The Los Angeles Times art critic Henry J. Seldis was dismissive of the exhibition New Painting of Common Objects at the Pasadena Art Museum, writing that "Andy Warhol, of local Campbell Soup fame, is no more inspiring when he paints trading stamps. Most of us would still prefer the real thing." In contrast, Heloise Welch of the Independent Star-News described the exhibition as a refreshing alternative to Abstract expressionism, characterizing the works as "a form of protest" whose humor derived both from the satirical choice of everyday objects—such as Green Stamps, a slice of pie, and a can of Spam—but in the "smirking disregard for the techniques usually employed by the so-called artisans in this field."

== Variations ==
In the 1960s, Warhol created multiple variations of S&H Green Stamps. His early work Seventy S&H Green Stamps (1962), was made using hand-carved rubber stamps from art gum erasers, while the 1965 S&H Green Stamps photolithograph was based on a photograph of an original sheet, resulting in a more mechanical, precisely gridded image.

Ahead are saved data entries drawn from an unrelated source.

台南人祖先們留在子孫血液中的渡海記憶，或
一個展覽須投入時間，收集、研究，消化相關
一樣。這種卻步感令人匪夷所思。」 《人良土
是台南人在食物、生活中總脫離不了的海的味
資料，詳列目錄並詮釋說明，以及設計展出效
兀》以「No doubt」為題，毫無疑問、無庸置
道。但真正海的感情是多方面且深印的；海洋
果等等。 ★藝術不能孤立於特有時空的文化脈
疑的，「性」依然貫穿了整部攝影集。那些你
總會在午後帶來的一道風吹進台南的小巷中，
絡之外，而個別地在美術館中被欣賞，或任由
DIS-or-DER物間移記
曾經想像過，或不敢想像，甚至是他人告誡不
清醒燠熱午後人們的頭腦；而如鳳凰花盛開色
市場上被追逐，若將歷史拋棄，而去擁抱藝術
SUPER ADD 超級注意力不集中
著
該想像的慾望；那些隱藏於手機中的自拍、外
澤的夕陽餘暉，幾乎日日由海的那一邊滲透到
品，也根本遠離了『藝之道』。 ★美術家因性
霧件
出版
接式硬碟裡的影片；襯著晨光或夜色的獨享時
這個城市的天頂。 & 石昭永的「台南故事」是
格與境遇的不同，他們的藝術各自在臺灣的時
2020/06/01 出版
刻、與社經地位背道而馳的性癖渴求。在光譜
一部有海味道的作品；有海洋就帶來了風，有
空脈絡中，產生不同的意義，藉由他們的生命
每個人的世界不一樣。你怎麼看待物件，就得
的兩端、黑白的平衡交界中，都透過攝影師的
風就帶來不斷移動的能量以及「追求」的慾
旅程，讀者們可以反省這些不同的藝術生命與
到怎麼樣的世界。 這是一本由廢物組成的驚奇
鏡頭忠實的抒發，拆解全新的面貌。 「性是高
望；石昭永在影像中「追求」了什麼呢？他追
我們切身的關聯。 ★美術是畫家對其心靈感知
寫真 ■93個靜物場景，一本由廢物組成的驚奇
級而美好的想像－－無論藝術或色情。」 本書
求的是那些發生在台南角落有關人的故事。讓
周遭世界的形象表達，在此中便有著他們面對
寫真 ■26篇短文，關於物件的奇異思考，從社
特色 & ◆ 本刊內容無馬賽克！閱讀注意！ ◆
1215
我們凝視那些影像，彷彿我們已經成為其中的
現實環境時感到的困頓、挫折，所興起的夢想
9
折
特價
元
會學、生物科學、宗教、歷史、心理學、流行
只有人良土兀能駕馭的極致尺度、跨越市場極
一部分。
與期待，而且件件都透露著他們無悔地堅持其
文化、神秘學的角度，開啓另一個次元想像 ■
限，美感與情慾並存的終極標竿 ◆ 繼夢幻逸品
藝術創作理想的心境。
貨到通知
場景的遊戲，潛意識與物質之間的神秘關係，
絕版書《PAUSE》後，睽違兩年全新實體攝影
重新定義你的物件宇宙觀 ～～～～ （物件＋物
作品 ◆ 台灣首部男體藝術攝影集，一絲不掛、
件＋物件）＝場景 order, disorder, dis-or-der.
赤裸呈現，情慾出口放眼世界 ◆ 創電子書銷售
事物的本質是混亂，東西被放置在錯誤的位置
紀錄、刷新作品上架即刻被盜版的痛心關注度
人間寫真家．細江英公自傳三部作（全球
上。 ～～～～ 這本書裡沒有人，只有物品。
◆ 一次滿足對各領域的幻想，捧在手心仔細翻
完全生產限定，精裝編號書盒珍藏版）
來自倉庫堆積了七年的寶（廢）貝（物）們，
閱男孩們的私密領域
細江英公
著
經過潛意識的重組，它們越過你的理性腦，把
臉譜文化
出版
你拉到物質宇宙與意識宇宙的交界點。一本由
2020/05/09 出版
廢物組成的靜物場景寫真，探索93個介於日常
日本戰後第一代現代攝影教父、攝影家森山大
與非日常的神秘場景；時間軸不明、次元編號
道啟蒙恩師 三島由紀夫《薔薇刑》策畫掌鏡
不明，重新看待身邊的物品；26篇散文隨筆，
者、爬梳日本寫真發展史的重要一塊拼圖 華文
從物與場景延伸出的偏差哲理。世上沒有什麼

The 1965 print was published to coincide with Warhol's first retrospective at the Institute of Contemporary Art, Philadelphia. Around 300 impressions were produced as exhibition posters and sold for $15, with proceeds supporting the catalogue. Some were signed and dated not by Warhol but by ICA director Samuel Adams Green, further complicating ideas of authorship and originality central to Warhol's practice. Installation also played a key role: 100 prints were displayed as wallpaper, including a grid of 49 works arranged seven by seven, extending across walls and even swinging doors. This presentation dissolved the notion of the singular artwork in favor of a continuous, repeatable visual field. In addition, S&H Green Stamps was produced in a large edition of 6,000 as a folded exhibition announcement mailer, reinforcing its accessibility and mass-produced identity.

== Art market ==
In May 2006, S&H Green Stamps (64 S&H Green Stamps) sold for $5.1 million at Christie's in New York.